FENERBAHÇE SPOR KULÜBÜ

Adamlar iyice işi dalgaya aldılar. Tamam Başkan, çıktın bir tane açıklama yaptın, o kadar parayı neremizden vericez dedin.. Ama resmi basın organından bu kadar geyik bir basın açıklaması bana garip geliyor. Ya kalk adam gibi ilgilenmiyoruz de, ya da bırak yazsınlar. Sanki kendini almak zorunda mı hissediyorsun adamlar öyle yazdı diye.

Guiza Fener'de

Resmi açıklama da fenerbahce.org'dan yapıldı, Guiza resmen Fener'de.
Guiza hakkında sürekli İspanya'nın gol kralı olduğundan dem vuruluyor. Böyle bakıldığında ya geç keşfedilen büyük topçu olup -Luca Toni- Fener'i sırtlayacak ya da bir yıl patlayan bir Zafer Biryol olacak. İstatistiklerde her sene çılgınlar gibi gol atan bir forvet gibi görünmüyor. Yani çılgınlar gibi gol atmaktan kastım istatistiksel olarak bakıldığında Kezman'ın daha iyi bir geçmişi vardı geldiğinde öyle diyeyim. Tabi karşılaştırmak ne kadar doğru olur bilinmez, neticede orası Hollanda Ligi'ydi.
Guiza'yı Euro 2008 haricinde hiç izlemedim aslına bakılırsa, ama Euro 2008de, şut çeken, pas veren, kafa topu alan, güçlü bir oyuncu gibi görünüyordu, aynı Zafer Biryol:D..
İyi topçudur büyük ihtimalle ama ben daha dev gibi bir adam istiyordum bizim takıma, yani bir John Carew yakışırdı, 3 tane Premier lig defansını sırtına alabilecek kapasitede bir adam istiyordum ki Kazım kaldırsın, Alex kaldırsın, o vursun.
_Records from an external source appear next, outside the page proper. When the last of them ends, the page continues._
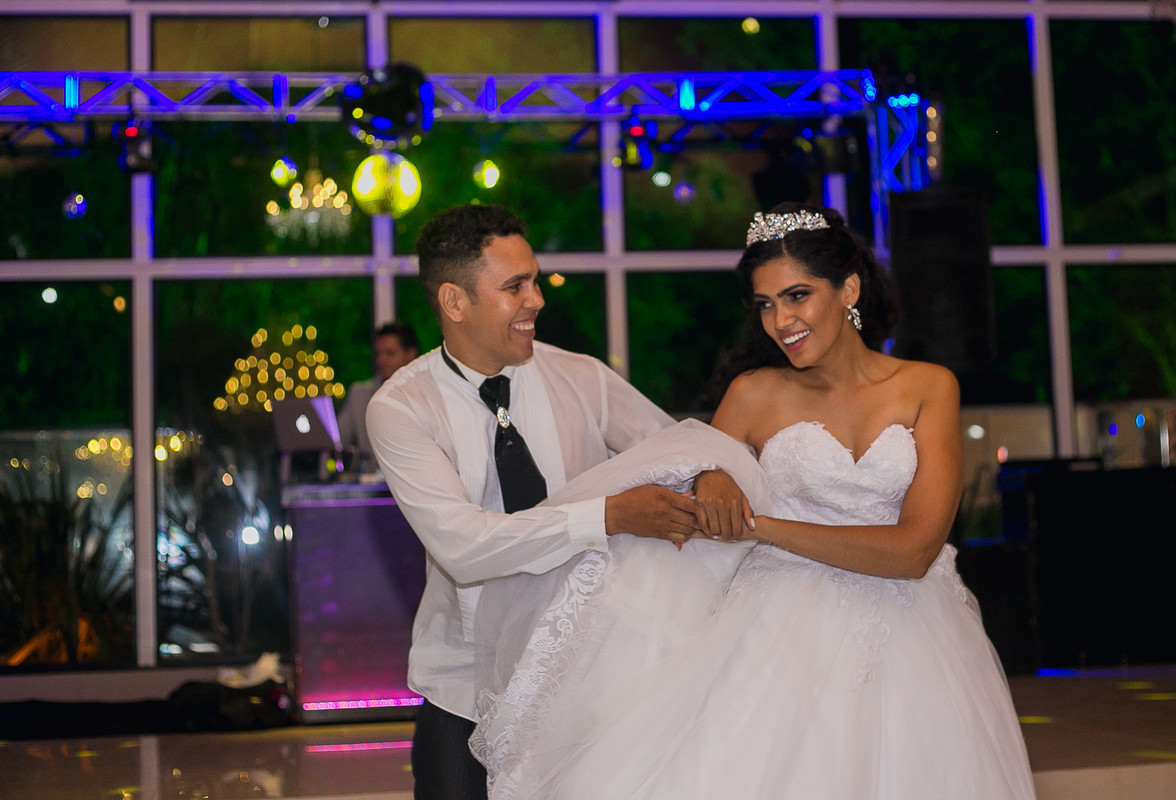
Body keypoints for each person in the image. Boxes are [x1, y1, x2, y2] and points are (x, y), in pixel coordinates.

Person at [469, 202, 1038, 799]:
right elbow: (698, 478)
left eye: (797, 296)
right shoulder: (753, 393)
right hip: (776, 634)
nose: (780, 320)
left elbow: (914, 551)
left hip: (916, 633)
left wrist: (761, 526)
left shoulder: (927, 386)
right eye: (765, 304)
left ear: (848, 290)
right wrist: (711, 474)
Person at [365, 203, 706, 800]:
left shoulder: (583, 377)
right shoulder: (402, 408)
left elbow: (677, 451)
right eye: (515, 287)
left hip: (589, 671)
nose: (537, 300)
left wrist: (713, 471)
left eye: (535, 281)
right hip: (464, 681)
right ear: (454, 302)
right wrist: (609, 515)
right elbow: (462, 546)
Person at [337, 321, 420, 473]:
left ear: (410, 354)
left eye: (390, 353)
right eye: (378, 354)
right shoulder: (359, 395)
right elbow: (336, 441)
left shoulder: (427, 395)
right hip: (372, 485)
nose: (380, 361)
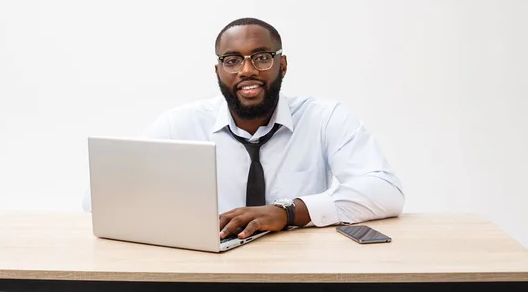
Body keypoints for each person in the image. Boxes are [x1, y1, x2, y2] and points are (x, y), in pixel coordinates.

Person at [84, 18, 405, 240]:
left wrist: (290, 212)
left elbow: (386, 192)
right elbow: (98, 201)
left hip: (301, 271)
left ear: (283, 65)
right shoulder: (179, 124)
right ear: (218, 70)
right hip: (206, 270)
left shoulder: (325, 118)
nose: (247, 70)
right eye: (233, 60)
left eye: (261, 57)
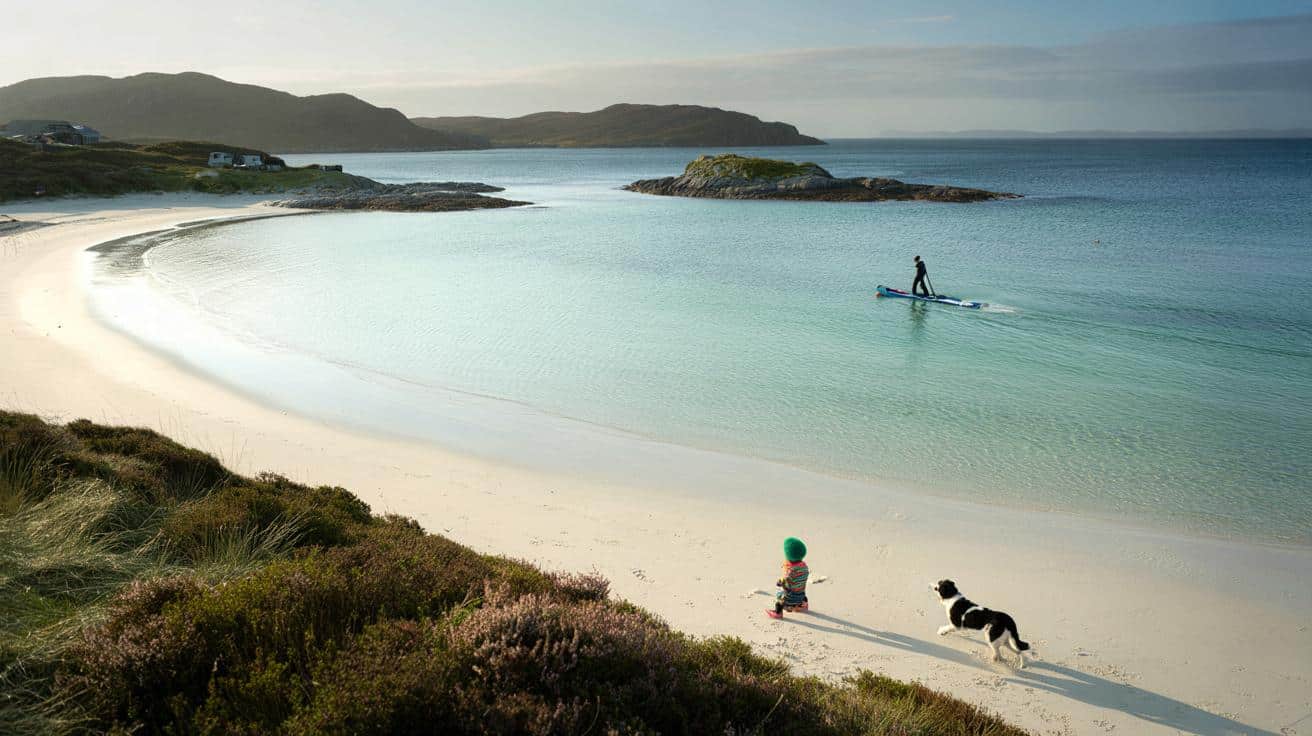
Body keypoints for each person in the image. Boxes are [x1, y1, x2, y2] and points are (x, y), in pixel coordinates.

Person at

Ama bununla yetinmek durumundayız. Verilen paraya göre durumu yetinmek olarak nitelemek pek yerinde olmayacak ama neyse artık öyle diyelim biz.
Kimi bazı internet sitelerinde Guiza'nın Fernando Torres "El nino" ayarında olmadığı söyleniyor ki, bu yoruma ben ancak "hadi canım sen de? vallahi inanmam!" demek istiyorum.